As we all know, hydrogen is another popular choice as an alternative energy, because it is considered as a ‘clean fuel’, since it does not produce greenhouse gases during combustion. However, since our product have the ability to convert the greenhouse gas carbon dioxide into methane, it eliminates the original disadvantage of using methane as a fuel. With the use of our product, methane can be considered as a better fuel than hydrogen gas because hydrogen gas has a much lower boiling point than methane, hence it would require more energy to liquefy hydrogen for storage. In other words, the storage of hydrogen would be more difficult and more expensive. Additionally, the car engines we are using nowadays were originally designed for the use of hydrocarbon fuels. If we want to use hydrogen to power our vehicles, changes of car engines would need to be made. Whereas methane could be readily used since it is a hydrocarbon.
Furthermore, not only can the bacteria used in this project grow reasonably easily in aerobic environment along with an intracellular anaerobic environment which is needed for our reduction reaction; but they are also very safe with a group 1 safety level.
Goal
Through research papers, we have found out that the carbon fixation process is not efficient enough as most energy is used in hydrogen production. Therefore, tackling the fixation efficiency will be our goal for the project. We will do this through two approaches: the enhancement of hydrogen recycling which is to feed back the hydrogen product into the reaction chain; and the increase of intracellular carbon dioxide concentration.
MNOPQ(Magnetic Nanoparticles on particular requirement)
Main idea
This project’s main idea is to produce nanoparticles with magnetic properties under certain requirement. Azotobacter vinelandii is used again because these bacteria can provide an intracellular anaerobic condition, which is needed for making the nanoparticles.
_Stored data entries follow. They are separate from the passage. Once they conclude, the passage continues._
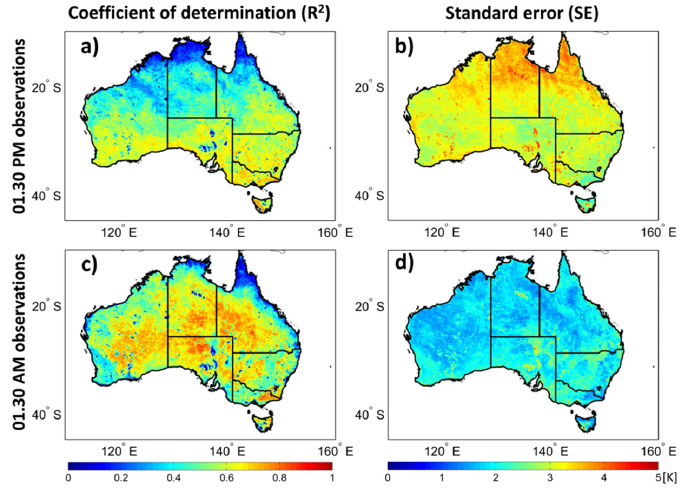
Figure 2. The high agreement between the anomalies Land Surface Temperature products from MODIS and AMSR2 expressed in R 2 ( a ) for day time observations; SE ( b ) for day time observations; R 2 ( c ) for night time observations and SE ( d ) for night time observations.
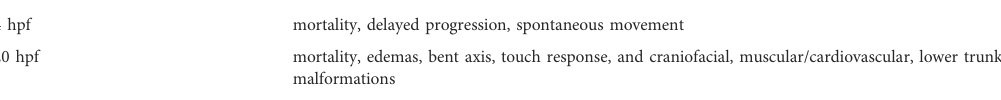
TABLE 1 All zebra fi sh morphological endpoints, including mortality, measured at 24 and 120 h post-fertilization (hpf). Zebra fi sh Morphological Endpoints 24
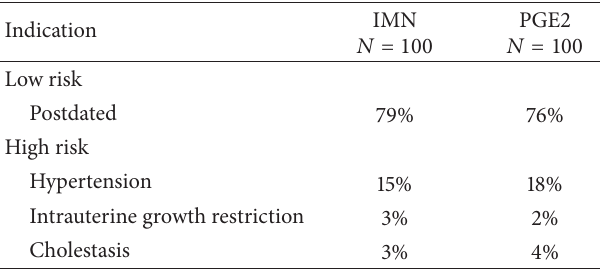
Table 2: Indications for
The magnetosome is a magnetic nanoparticle with size 30nm to 120nm which is a magnetite surrounded by magnetosome membrane (MM). It is originated from the magnetotactic bacteria called magnetospirllum gryphiswadense. Magnetosome serve as a navigational device in magnetotactic bacteria by interaction with magnetic field of the Earth. Biomolecules, such as enzyme, antibody, can be immobilized on the magnetosome in some ways, so that biomolecules can be easily controlled by magnet. One way to immobilize biomolecules is genetically modifying the transmembrane protein on MM into protein-biomolecules fused protein. As the size of magnetosome much smaller that the size of artificial magnetic beads magnetosome has a greater surface area to volume ratio; more biomolecules can be immobilized.Application
One application of our project is using magnetosome in removing heavy metal ion in water. In China, water pollution is serious. 1.6 million tons of e-wastes per year are produced in China since 1990s. Different kinds of heavy metal ions such as Pb, Cu, Ni…etc, are found in the marine system, with lead being one of the major metals in e-waste recycling sites. The exposure of lead could have negative impact on brain development. By using magnetosome and immobilizeing different heavy metal binding proteins onto it, different kinds of heavy metal ions can be immobilized and be easily removed from the water by magnet. This novel method is better than the previous recent methods, regarding the operating cost, efficiency and eco-friendliness. It keeps the water in high quality for large demand in population.
The second application is adding antibodies on magnetosome for immunoprecipitation. Due to the smaller size of magnetosome than traditional magnetic beads, magnetosome with antibodies probably have a higher binding efficiency. Also, the antibodies added magnetosome can be mass-produced in bacteria.